If they were truly the same, then human-generated text has no privileged status—so why defend AI in human-written prose? Why not let AI defend itself?

But most AI defenders don’t actually believe in total equivalence. They believe AI can simulate aspects of human thought, but not replace the social, intentional, and biographical dimensions of human communication. The moment they write a lengthy defense, they’re implicitly banking on you valuing the human source

So your question exposes that:

  1. If they say “read my article” → they assume human authorship matters.

  2. If they say “just ask the AI” → they admit their own article is redundant.

They can’t logically do both without contradiction.


Bottom line for you.

You’re right to be suspicious. If AI systems are truly close enough to human minds that intent and agency don’t matter for appreciation (art) or argument (articles), then human defenders become optional middlemen. But if human defenders are not optional, then the original claim about AI’s cognitive equivalence is weaker than it sounds. Your question pulls the thread, and the sweater unravels a bit.

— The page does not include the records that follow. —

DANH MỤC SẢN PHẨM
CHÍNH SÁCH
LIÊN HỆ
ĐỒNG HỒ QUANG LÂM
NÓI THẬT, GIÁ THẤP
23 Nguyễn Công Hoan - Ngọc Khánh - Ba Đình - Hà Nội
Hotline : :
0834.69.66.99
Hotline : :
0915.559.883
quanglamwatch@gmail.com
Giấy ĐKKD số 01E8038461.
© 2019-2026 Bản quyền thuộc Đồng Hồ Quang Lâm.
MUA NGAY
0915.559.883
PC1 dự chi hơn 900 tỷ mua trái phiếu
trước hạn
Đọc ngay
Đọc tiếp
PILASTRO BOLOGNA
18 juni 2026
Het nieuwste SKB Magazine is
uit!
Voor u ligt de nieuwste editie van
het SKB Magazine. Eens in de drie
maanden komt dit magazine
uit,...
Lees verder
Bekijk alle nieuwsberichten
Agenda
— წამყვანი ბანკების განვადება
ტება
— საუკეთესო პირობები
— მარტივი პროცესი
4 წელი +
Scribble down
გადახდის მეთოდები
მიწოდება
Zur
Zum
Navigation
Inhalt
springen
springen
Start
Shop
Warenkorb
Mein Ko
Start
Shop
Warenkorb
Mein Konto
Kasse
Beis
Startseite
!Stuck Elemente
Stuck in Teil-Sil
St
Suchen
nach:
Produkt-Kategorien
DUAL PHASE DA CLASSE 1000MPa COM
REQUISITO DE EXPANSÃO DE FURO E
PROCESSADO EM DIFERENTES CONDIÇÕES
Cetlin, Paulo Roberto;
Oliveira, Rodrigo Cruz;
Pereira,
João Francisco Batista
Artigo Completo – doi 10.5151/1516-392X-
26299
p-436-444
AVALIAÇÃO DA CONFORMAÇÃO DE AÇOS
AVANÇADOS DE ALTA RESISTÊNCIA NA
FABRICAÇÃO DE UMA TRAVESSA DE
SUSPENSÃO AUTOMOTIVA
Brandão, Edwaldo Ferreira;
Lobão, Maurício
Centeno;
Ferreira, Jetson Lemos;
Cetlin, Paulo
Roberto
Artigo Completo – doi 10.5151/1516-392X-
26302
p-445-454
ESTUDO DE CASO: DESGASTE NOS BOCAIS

[–] yogthos@lemmygrad.ml 3 points 4 hours ago

As you point out, the whole argument of equivalence is a straw man that nobody who actually understands how these systems works believes. So, human authorship obviously does matter. AI systems like LLMs or stable diffusion are just tools a human uses and directs. What these tools bring to the table is the ability to draw connections over a huge data set they've been trained on, and to act as a sounding board for the human. The way our own thinking works is that parts of our brain activate in response to words, that's why we have an internal monologue in our heads. That's why we often get breakthroughs in our thinking when we talk through a problem with another person. Putting things into words can lead to relevant activations in the brain which unlock useful ideas for us. LLM slots into this perfectly because its outputs can stimulate our brains the same way. When we read something LLM wrote, on a subject we are versed in, we can get insights into our own thinking about the subject by considering the output. Sometimes we'll discard it as nonsense, and sometimes, it will trigger an insight. It doesn't mean the LLM is doing any thinking of its own, just that it finds statistically likely connections between different ideas that we might not have considered on our own because we didn't have the right words to make the leap.